Basics of Mobile Phases in Reverse Phase Chromatography
In reverse-phase chromatography, our stationary phase is non-polar, while the mobile phase is polar. This polarity is typically achieved by incorporating an aqueous component, such as water, into the mobile phase. However, it's crucial to understand the limitations in the amount of water that can be added.
Highly polar molecules, like organic acids (e.g., ascorbic acid), might prompt us to use a highly aqueous mobile phase. However, since our stationary phase is non-polar, it does not retain these polar compounds well. Increasing the water content in the mobile phase can seem like a solution, but there are limits to how much water can be added without affecting the chromatographic process.
Challenges with Highly Aqueous Mobile Phases
Using a mobile phase with high water content (like 90% or more) presents certain challenges. These challenges need to be addressed and overcome for successful chromatography. This article will delve into these challenges and offer solutions.
Understanding C8/C18 Stationary Phases
C8 and C18 stationary phases are non-polar, oil-like materials. Their interaction with water is limited, which can lead to issues. If the mobile phase is too aqueous, it can fail to wet the stationary phase, leading to a phenomenon known as 'stationary phase collapse', where the phase loses its ability to retain compounds effectively.
Visualizing the Issue
Imagine two scenarios: one where the mobile phase contains both water and methanol, and another where it contains only water. In the former, the C8 or C18 stationary phase is properly wetted. In the latter, it becomes 'dewetted', losing its efficacy.
Why Avoid Highly Aqueous Mobile Phases?
1. Stationary Phase Wetting Issues:
When a highly aqueous (very polar) mobile phase is used, it does not interact well with the non-polar stationary phase. Water, being polar, does not effectively "wet" the non-polar surface of the C8 or C18 stationary phases. This lack of proper wetting leads to inadequate interaction between the stationary phase and the analytes (the compounds being separated), affecting the separation efficiency.
2. Stationary Phase Collapse:
Continuous use of a highly aqueous mobile phase can lead to what is known as 'stationary phase collapse'. In this state, the stationary phase fails to retain the analytes effectively. This collapse is due to the high surface tension of water, which prevents it from penetrating the pores of the stationary phase adequately. As a result, the analytes cannot interact effectively with the stationary phase, leading to poor separation and retention issues.
3. Difficulty in Reversing Phase Deactivation:
Once the stationary phase is 'dewetted' due to a highly aqueous mobile phase, reversing this condition can be challenging. It often requires passing a non-polar solvent through the column to reestablish proper wetting of the stationary phase, a process that can be time-consuming and may not fully restore the column's original efficiency.
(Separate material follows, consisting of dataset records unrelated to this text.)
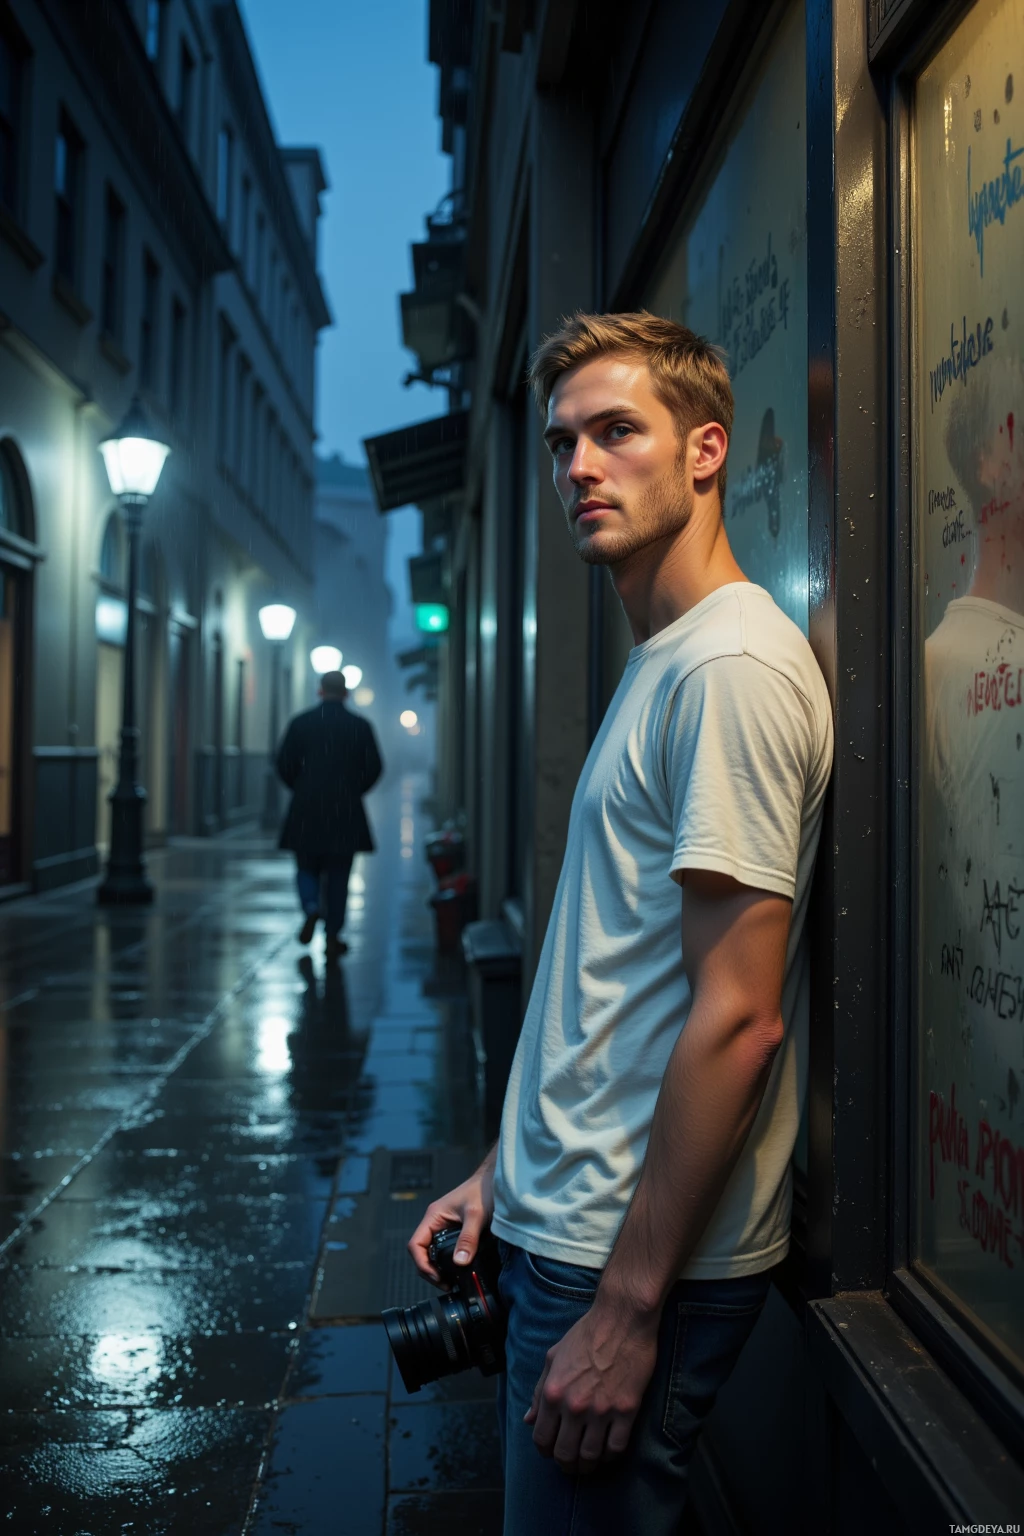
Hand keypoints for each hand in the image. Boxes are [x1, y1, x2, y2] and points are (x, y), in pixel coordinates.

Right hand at [407, 1149, 495, 1285]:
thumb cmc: (483, 1189)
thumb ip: (468, 1238)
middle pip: (422, 1252)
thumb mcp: (476, 1215)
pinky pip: (447, 1250)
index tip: (436, 1276)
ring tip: (452, 1281)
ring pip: (434, 1252)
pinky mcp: (456, 1231)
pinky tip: (459, 1270)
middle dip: (430, 1271)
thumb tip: (460, 1262)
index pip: (416, 1245)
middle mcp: (436, 1222)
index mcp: (433, 1216)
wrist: (497, 1180)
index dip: (422, 1264)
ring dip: (440, 1268)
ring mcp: (445, 1227)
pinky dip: (450, 1262)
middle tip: (446, 1284)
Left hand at [526, 1299, 658, 1474]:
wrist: (622, 1319)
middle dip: (566, 1465)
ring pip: (590, 1456)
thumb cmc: (586, 1333)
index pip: (542, 1438)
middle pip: (565, 1454)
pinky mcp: (626, 1410)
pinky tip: (609, 1451)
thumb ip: (539, 1390)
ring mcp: (601, 1410)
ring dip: (588, 1465)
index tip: (552, 1451)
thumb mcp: (553, 1357)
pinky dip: (611, 1456)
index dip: (545, 1451)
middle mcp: (574, 1406)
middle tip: (572, 1464)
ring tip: (590, 1462)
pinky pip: (617, 1447)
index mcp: (553, 1392)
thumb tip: (528, 1418)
4. Retention Time Variability and Peak Tailing:
Highly aqueous mobile phases can cause inconsistencies in retention times and increased peak tailing. This is because the interaction between the analytes and the stationary phase is not stable, leading to variable retention times and distorted peak shapes.
Overcoming the Challenges
When using highly aqueous mobile phases, consider these strategies:
Strategy 1:
Use non end-capped columns as they have free silanol groups that interact better with water.
Strategy 2:
Opt for short-chain alkyl phases (C3, C4) which have more free volume and less shielding, enhancing water interaction.
Strategy 3:
Use hydrophilic stationary phases, like those containing amine, amide, phenyl, or pentafluorophenyl groups.
Strategy 4:
Try wide pore diameter phases, as larger pores facilitate better water penetration.
CONCLUSION:
In summary, the use of highly aqueous mobile phases in HPLC with C8/C18 columns is generally avoided because it leads to poor interaction between the stationary phase and the analytes, causing issues like stationary phase collapse, inconsistent retention times, peak tailing, and difficulties in restoring column efficiency.